• [WORK TO BE COMPLETED] Word for word, set down the full listing below.

• [DATASET EXTRACT]
+--

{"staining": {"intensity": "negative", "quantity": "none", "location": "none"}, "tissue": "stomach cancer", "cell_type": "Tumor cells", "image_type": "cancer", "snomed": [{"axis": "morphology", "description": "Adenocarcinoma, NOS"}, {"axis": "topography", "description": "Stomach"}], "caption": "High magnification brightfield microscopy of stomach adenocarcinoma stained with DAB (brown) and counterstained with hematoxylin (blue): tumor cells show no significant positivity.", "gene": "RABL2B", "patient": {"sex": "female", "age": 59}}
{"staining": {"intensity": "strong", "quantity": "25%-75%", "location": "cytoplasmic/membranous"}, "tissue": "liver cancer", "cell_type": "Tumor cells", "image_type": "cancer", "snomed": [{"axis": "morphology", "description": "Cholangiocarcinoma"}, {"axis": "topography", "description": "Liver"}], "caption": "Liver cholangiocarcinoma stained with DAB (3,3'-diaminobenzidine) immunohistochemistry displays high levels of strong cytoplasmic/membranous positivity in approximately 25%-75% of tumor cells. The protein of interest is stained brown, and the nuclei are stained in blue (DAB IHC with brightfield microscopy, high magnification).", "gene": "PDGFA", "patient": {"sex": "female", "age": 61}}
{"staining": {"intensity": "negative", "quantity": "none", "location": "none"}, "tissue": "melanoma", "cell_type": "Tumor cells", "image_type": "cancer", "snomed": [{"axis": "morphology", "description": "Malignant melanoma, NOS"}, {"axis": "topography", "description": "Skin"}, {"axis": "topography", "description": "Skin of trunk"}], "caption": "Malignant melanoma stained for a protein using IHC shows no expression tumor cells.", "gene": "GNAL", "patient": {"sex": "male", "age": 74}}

+--

• [ANSWER TO THIS TASK]
{"staining": {"intensity": "negative", "quantity": "none", "location": "none"}, "tissue": "stomach cancer", "cell_type": "Tumor cells", "image_type": "cancer", "snomed": [{"axis": "morphology", "description": "Adenocarcinoma, NOS"}, {"axis": "topography", "description": "Stomach"}], "caption": "High magnification brightfield microscopy of stomach adenocarcinoma stained with DAB (brown) and counterstained with hematoxylin (blue): tumor cells show no significant positivity.", "gene": "RABL2B", "patient": {"sex": "female", "age": 59}}
{"staining": {"intensity": "strong", "quantity": "25%-75%", "location": "cytoplasmic/membranous"}, "tissue": "liver cancer", "cell_type": "Tumor cells", "image_type": "cancer", "snomed": [{"axis": "morphology", "description": "Cholangiocarcinoma"}, {"axis": "topography", "description": "Liver"}], "caption": "Liver cholangiocarcinoma stained with DAB (3,3'-diaminobenzidine) immunohistochemistry displays high levels of strong cytoplasmic/membranous positivity in approximately 25%-75% of tumor cells. The protein of interest is stained brown, and the nuclei are stained in blue (DAB IHC with brightfield microscopy, high magnification).", "gene": "PDGFA", "patient": {"sex": "female", "age": 61}}
{"staining": {"intensity": "negative", "quantity": "none", "location": "none"}, "tissue": "melanoma", "cell_type": "Tumor cells", "image_type": "cancer", "snomed": [{"axis": "morphology", "description": "Malignant melanoma, NOS"}, {"axis": "topography", "description": "Skin"}, {"axis": "topography", "description": "Skin of trunk"}], "caption": "Malignant melanoma stained for a protein using IHC shows no expression tumor cells.", "gene": "GNAL", "patient": {"sex": "male", "age": 74}}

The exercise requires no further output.